Case Name: Armando Alayo, an Infant, by His Mother and Natural Guardian, Esther Alayo, et al., Appellants, v. City of New York, Respondent
Court: New York Supreme Court, Appellate Division
Jurisdiction: New York
Decision Date: 1995-07-10
Citations: 217 A.D.2d 567
Docket Number: 
Parties: Armando Alayo, an Infant, by His Mother and Natural Guardian, Esther Alayo, et al., Appellants, v City of New York, Respondent.
Judges: 
Reporter: Appellate Division Reports
Volume: 217
Pages: 567–568

Head Matter:
(July 10, 1995)
Armando Alayo, an Infant, by His Mother and Natural Guardian, Esther Alayo, et al., Appellants, v City of New York, Respondent.
[629 NYS2d 286]

Opinion:
In an action to recover damages for personal injuries, etc., the plaintiffs appeal from a judgment of the Supreme Court, Queens County (Harbater, J.), dated April 18, 1994, which, upon the defendant's motion for judgment as a matter of law made at the conclusion of the plaintiffs' case, dismissed their complaint for failure to make out a prima facie case.
Ordered that the judgment is affirmed, with costs.
We agree with the trial court that the plaintiffs failed to make out a prima facie case of negligence at trial. The circumstantial evidence presented by the plaintiffs as to the happening of the accident failed to provide sufficient facts from which the jury could reasonably infer that the allegedly negligent design and construction of the picnic table owned by the defendant was a substantial factor in causing the infant plaintiffs injury. Moreover, the evidence failed to render the other possible causes of the injury sufficiently remote to enable the jury to reach a verdict based upon the logical inferences to be drawn from the evidence, not upon speculation (see, Abdullah v City of New York, 203 AD2d 397; Thomas v New York City Tr. Auth., 194 AD2d 663).

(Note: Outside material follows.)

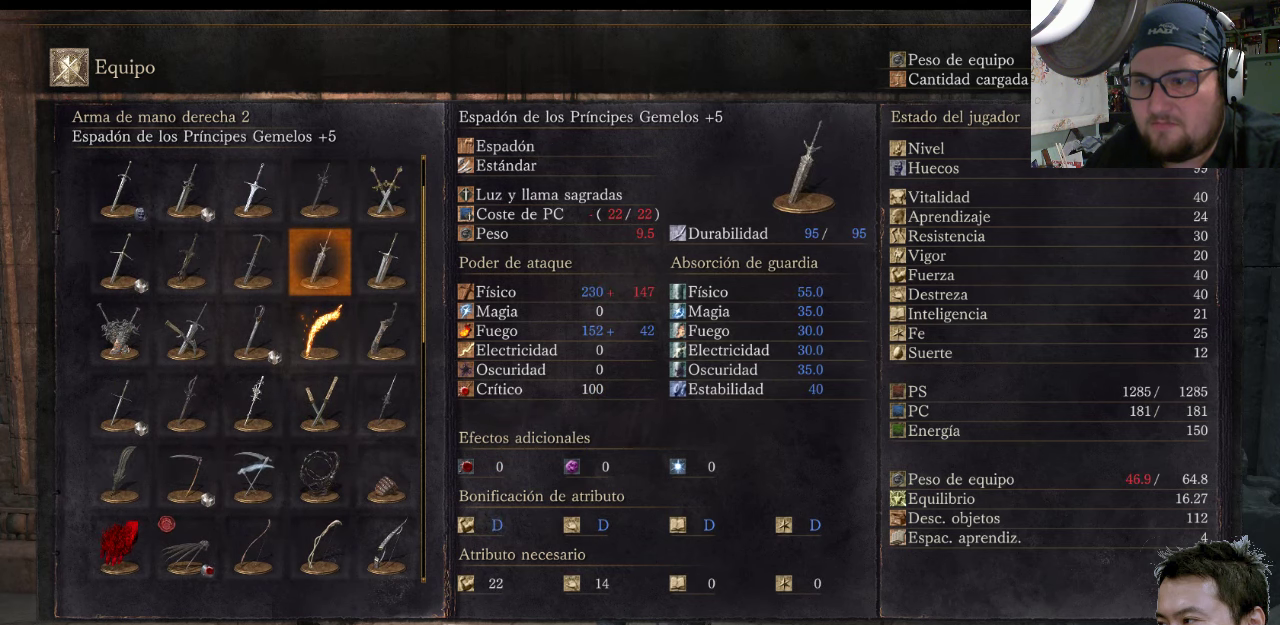
{"buttons": [], "left_stick": "center", "right_stick": "center", "events": [[50, "DPAD_UP", "down"], [184, "DPAD_UP", "up"]]}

The plaintiffs sought to reopen their case in order to ask one question of a witness. Whether to grant this request was a matter within the court's discretion (see, Feldsberg v Nitschke, 49 NY2d 636, 643; Kennedy v Peninsula Hosp. Ctr., 135 AD2d 788, 790), and we conclude that the denial of the application was not an improvident exercise of discretion under the circumstances herein. Sullivan, J. P., O'Brien, Altman and Gold-stein, JJ., concur.